Praeterita is one of the very best autobiographies of the 19th century. This new edition is in the Oxford World’s Classics series, and comes with an excellent introduction and notes. It records the life of John Ruskin, art critic, polymath and social thinker.

Alas, Ruskin went mad before it could be finished, but even in its incomplete state it is a charming and engrossing read.

There will be renewed interest in Ruskin shortly, because he and his wife are to be the subject of Effie, a film written by Emma Thompson and starring her husband Greg Wise as Ruskin and the teenage Dakota Fanning as Effie. However, Praeterita will be unable to fill in the blank spaces of the notoriously disastrous marriage, which was never consummated, because the whole episode was so distressing for Ruskin that he could not bring himself to record it.

It was not reticence that explains the lacuna but sorrow, since elsewhere Ruskin does not hesitate to reveal embarrassing facts about himself, rather as Dickens’s David Copperfield and Pip Pirrip put aside vanity and make fun of themselves.

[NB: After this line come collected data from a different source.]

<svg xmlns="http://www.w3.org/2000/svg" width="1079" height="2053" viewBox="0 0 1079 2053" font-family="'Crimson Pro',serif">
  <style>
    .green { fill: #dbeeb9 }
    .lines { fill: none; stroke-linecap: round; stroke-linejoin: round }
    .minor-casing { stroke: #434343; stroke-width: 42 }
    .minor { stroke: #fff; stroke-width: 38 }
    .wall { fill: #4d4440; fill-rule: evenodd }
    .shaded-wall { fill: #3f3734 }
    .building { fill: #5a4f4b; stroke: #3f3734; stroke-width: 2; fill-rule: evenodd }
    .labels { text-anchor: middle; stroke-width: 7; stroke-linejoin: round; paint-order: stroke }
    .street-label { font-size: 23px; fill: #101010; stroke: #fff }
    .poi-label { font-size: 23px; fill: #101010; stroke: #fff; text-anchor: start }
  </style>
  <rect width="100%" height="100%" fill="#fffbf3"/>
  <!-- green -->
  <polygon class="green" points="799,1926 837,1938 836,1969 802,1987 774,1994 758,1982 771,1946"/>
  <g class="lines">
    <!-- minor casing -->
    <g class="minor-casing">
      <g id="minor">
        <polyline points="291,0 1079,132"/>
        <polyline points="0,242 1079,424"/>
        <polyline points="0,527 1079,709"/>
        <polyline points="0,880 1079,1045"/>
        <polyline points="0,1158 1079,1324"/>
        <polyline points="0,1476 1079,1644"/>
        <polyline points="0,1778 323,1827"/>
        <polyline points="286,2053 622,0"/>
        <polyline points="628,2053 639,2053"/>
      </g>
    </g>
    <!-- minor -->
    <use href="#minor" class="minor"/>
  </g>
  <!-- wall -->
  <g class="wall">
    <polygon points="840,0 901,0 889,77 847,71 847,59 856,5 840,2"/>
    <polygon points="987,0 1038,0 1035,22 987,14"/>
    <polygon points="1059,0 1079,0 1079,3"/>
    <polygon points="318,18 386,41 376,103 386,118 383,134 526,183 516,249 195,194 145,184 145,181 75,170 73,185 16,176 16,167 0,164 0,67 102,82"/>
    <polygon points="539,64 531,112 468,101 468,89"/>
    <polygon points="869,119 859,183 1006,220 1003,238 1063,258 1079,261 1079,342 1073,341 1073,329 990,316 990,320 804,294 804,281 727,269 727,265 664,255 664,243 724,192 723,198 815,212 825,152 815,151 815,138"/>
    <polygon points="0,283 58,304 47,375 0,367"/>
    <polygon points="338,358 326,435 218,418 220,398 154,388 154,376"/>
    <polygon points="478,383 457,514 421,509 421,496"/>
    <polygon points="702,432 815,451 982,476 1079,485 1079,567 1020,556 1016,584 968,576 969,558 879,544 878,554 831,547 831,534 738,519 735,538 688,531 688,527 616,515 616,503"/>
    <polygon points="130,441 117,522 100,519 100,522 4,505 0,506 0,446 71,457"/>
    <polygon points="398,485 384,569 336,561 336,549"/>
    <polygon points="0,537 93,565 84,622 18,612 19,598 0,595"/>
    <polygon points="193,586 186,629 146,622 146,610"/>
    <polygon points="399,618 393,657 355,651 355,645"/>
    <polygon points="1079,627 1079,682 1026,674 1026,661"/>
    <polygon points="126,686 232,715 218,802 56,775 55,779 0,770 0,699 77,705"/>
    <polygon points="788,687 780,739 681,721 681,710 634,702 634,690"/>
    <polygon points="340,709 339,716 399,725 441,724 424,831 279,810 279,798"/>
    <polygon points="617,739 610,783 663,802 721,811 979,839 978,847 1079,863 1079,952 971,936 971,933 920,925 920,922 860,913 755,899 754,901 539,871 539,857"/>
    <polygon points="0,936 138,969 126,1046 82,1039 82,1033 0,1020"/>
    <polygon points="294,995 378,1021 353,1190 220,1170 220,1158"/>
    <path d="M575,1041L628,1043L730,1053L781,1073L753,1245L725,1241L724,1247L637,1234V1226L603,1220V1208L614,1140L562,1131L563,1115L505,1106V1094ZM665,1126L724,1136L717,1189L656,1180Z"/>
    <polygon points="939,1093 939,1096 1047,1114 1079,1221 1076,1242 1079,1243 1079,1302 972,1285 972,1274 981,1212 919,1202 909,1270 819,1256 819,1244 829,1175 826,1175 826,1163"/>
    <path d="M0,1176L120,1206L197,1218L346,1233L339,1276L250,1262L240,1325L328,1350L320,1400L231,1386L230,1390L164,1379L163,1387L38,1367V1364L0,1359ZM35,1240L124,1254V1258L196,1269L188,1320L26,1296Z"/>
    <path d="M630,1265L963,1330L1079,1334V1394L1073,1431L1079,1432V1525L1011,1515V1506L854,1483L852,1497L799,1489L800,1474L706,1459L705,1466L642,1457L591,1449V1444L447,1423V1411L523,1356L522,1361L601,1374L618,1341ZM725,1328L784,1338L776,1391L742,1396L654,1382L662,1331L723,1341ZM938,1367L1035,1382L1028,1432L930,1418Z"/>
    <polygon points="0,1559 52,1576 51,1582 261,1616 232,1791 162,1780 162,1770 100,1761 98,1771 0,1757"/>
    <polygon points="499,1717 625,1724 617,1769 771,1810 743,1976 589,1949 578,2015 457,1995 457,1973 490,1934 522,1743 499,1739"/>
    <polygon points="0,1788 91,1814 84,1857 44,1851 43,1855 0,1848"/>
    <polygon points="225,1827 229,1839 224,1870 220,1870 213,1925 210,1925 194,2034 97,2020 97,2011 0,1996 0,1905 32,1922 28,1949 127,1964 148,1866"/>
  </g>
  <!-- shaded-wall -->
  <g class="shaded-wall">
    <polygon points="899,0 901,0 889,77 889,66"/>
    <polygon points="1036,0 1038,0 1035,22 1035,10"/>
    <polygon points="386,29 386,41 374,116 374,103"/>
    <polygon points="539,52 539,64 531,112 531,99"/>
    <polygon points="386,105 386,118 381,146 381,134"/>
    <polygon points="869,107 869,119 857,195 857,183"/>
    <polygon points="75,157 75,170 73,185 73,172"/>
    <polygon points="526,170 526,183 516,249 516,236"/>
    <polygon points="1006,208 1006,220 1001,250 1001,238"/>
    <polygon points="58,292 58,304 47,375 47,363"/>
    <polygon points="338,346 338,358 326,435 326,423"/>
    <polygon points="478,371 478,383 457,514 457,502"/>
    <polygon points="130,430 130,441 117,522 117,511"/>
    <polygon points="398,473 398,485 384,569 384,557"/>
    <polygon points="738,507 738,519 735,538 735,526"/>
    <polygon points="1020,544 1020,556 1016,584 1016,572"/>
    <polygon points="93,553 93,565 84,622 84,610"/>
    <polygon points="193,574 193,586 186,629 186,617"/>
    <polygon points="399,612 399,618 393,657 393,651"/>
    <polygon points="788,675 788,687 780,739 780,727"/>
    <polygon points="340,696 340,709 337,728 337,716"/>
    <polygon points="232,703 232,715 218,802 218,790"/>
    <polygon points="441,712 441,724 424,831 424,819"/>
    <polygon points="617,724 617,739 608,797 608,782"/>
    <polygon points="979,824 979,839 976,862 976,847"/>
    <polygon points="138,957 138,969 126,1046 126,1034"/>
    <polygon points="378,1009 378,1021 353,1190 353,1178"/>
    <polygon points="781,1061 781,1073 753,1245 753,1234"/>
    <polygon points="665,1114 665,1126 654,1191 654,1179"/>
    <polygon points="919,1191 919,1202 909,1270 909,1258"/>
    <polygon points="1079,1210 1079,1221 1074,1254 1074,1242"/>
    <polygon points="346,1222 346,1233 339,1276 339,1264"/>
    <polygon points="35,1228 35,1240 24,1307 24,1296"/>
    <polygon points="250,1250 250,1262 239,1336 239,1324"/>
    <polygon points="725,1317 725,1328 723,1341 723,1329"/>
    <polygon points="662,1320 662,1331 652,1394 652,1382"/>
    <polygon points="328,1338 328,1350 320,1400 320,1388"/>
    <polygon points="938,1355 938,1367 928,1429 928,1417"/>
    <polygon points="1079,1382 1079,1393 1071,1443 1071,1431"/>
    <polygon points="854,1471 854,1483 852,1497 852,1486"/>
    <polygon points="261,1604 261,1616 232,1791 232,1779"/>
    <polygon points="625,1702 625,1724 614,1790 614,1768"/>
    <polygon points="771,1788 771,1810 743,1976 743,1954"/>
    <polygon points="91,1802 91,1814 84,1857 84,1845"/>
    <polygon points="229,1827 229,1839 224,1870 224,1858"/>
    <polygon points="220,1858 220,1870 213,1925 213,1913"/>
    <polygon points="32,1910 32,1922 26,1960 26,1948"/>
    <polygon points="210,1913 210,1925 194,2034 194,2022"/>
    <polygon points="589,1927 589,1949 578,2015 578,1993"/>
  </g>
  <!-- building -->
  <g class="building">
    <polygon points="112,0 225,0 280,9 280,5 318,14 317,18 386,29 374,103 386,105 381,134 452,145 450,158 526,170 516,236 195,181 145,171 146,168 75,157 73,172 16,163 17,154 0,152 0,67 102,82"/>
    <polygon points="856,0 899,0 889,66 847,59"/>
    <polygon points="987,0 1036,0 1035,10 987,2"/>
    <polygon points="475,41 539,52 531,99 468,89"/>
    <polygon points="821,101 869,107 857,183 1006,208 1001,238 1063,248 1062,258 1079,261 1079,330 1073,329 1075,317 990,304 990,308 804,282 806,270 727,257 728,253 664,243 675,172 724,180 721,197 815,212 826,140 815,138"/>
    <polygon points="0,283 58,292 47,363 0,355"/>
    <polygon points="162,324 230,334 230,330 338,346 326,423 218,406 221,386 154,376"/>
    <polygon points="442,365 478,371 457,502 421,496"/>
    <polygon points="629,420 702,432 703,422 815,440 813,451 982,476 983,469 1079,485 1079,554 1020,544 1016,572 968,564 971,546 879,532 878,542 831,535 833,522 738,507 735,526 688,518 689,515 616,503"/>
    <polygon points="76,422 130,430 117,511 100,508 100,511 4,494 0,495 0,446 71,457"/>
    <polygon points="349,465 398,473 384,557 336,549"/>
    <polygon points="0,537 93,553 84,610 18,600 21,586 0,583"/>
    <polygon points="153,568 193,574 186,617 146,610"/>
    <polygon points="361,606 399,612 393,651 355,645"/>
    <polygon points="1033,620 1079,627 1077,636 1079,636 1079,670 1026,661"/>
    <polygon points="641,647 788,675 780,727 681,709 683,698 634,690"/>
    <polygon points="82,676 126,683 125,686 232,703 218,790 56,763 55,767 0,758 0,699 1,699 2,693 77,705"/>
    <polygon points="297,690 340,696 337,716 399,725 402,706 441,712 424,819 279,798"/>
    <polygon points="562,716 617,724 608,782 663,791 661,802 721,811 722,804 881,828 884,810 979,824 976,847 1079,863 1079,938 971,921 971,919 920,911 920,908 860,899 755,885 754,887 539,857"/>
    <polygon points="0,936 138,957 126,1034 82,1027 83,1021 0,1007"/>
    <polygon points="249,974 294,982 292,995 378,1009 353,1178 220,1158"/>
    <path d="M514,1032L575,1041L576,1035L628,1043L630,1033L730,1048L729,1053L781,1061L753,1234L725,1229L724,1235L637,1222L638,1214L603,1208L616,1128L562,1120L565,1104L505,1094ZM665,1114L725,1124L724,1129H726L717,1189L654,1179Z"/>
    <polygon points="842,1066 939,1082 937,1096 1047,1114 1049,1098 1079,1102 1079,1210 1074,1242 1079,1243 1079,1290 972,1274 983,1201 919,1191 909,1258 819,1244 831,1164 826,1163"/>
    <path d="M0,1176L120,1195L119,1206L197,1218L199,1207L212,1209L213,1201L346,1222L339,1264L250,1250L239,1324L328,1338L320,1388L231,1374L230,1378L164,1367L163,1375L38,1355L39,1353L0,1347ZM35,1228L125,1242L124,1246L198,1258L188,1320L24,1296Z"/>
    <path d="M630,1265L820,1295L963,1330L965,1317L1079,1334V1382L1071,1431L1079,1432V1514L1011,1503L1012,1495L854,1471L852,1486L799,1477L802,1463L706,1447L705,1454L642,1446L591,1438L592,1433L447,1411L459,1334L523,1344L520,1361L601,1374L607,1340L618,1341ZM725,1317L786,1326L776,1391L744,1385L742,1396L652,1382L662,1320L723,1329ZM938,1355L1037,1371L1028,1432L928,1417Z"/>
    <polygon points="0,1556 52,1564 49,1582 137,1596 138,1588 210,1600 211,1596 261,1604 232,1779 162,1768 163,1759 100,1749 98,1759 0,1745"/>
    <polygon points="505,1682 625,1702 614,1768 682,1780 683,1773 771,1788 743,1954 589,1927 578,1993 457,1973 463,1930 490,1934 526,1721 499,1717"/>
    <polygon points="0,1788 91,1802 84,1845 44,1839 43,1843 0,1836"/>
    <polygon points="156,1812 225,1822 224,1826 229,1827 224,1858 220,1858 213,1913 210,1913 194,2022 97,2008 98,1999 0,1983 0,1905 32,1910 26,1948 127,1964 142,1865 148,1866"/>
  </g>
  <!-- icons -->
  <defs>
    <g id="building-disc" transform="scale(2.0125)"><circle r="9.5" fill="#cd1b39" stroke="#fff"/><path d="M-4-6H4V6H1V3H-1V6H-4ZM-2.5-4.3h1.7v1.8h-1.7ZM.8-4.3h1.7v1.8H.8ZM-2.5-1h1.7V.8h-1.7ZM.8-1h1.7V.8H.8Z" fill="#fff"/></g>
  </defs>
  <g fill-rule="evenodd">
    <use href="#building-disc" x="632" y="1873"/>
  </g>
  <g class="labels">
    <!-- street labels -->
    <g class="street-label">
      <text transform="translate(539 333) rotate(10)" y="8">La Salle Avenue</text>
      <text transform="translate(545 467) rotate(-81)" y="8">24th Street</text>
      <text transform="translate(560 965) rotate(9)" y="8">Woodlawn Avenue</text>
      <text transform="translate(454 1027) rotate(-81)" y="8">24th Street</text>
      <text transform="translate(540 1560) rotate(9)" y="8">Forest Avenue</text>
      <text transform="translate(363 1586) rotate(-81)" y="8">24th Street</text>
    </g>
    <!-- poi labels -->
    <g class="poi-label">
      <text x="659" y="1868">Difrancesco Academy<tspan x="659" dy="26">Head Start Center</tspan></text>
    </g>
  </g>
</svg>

Of special interest for Oxford readers will be the chapters concerning his undergraduate life at Christ Church, and his famous evocation of worship in the cathedral, the congregation “orderly, as the crew of a man-of-war, in the goodly ship of their temple”.

It’s not all serious though — there is an account of the geologist, fossil collector and dinosaur discoverer William Buckland, Canon of Christ Church, serving mice on toast and employing “polite little Carolina lizards” to keep flies from the table.